“The Resurrection of Joan Ashby” by Cherise Wolas: The metaphor of reversible death suggests that the protagonist has multiple personality
I have just started this 531-page novel, which is the story of how marriage and motherhood suspend the career of a promising fiction writer.
My first question is about the title metaphor, “resurrection.” When I think of resurrection, I think of Jesus Christ. But since I doubt that either the author or the character has a God complex, the resurrection metaphor must imply something else. Why do I think it implies multiple personality?
Because the narrator says that the protagonist’s writing career is the function of a particular Joan Ashby, who is not the same as the Joan Ashby who marries and has children.
“It was the first Joan Ashby, the realest Joan Ashby, the one who was neither wife nor mother, that she was in immediate danger of losing” (1, p. 82).

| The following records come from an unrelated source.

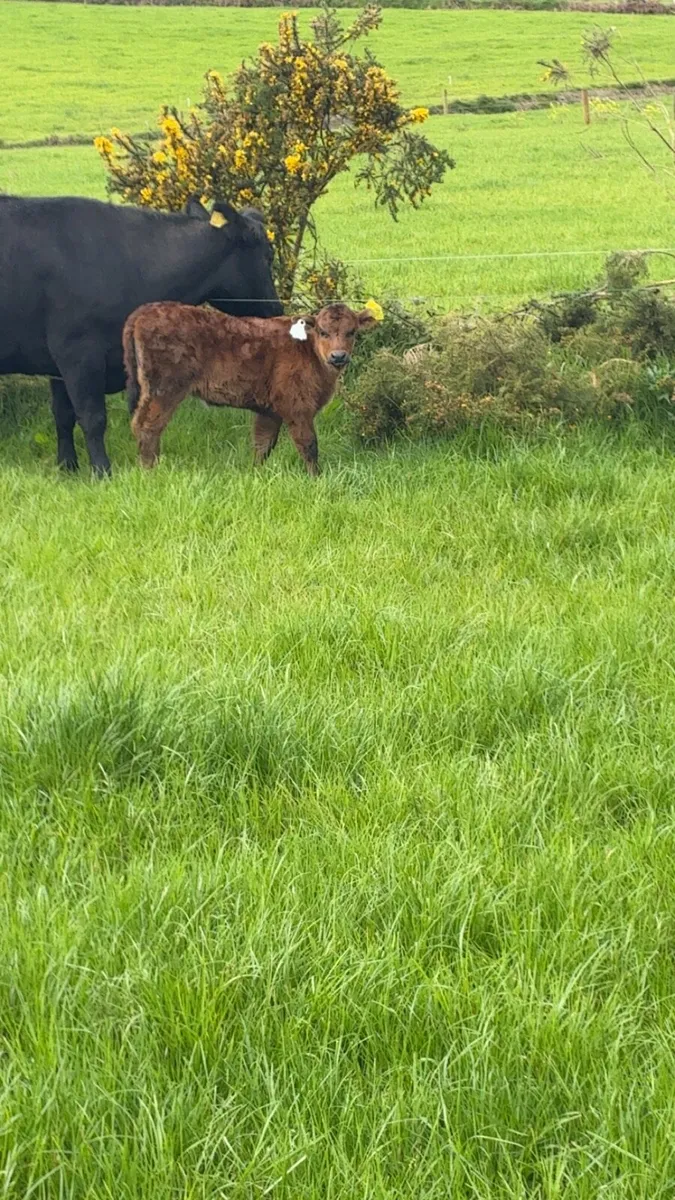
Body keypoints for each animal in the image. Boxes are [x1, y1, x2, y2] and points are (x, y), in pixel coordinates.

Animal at [0, 194, 282, 475]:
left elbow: (63, 416)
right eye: (268, 256)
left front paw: (67, 468)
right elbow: (92, 417)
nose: (277, 309)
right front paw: (102, 472)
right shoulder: (77, 352)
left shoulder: (57, 365)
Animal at [123, 301, 378, 475]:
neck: (309, 350)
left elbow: (262, 443)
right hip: (164, 390)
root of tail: (145, 311)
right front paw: (317, 477)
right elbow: (308, 444)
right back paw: (150, 471)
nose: (338, 356)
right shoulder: (298, 407)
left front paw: (256, 473)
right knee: (148, 426)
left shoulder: (269, 411)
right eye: (323, 332)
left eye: (352, 332)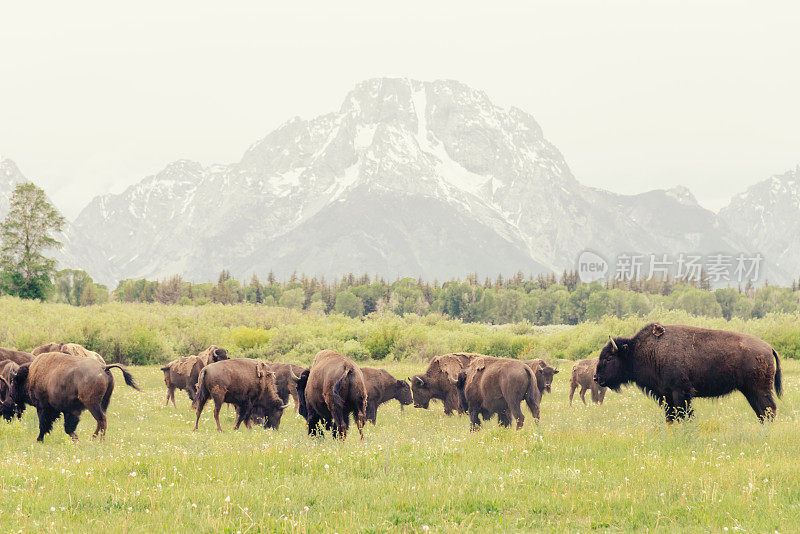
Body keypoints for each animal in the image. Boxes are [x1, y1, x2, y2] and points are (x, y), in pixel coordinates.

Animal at [2, 352, 139, 444]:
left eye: (13, 382)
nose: (11, 395)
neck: (30, 375)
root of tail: (103, 368)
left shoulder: (43, 408)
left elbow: (44, 424)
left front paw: (39, 440)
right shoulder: (69, 410)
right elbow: (68, 427)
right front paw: (76, 439)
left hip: (92, 404)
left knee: (102, 420)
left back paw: (99, 441)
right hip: (104, 403)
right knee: (101, 420)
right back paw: (92, 439)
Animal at [592, 324, 780, 426]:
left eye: (609, 358)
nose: (596, 378)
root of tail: (769, 347)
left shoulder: (680, 392)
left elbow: (683, 415)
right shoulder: (666, 395)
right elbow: (670, 417)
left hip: (759, 390)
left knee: (768, 410)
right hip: (750, 391)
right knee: (763, 412)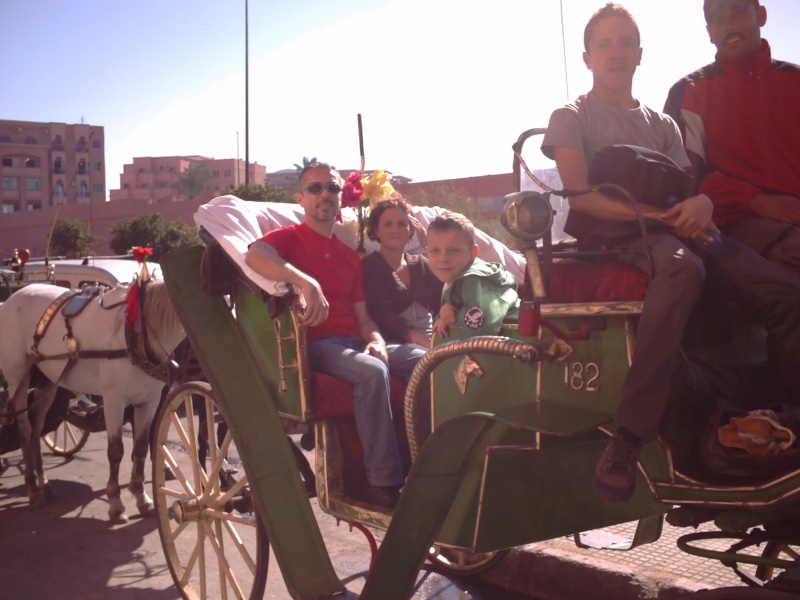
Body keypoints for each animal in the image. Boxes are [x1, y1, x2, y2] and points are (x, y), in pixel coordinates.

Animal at [0, 280, 183, 520]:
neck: (137, 332)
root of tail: (12, 298)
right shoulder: (114, 399)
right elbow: (116, 451)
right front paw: (115, 503)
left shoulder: (148, 401)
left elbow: (141, 448)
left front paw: (142, 499)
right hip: (17, 379)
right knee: (23, 429)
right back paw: (32, 489)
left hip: (47, 382)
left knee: (36, 429)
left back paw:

The concept of reversible “death” is often seen in people with multiple personality. Alternate personalities who have been rendered unable to come out and perform their characteristic function are often thought of, and referred to, as “dead.” But they are not dead in the ordinary, permanent sense, because they are capable of being resurrected if the forces or circumstances preventing them from coming out are neutralized.
1. Cherise Wolas. The Resurrection of Joan Ashby. New York, Flatiron Books, 2017.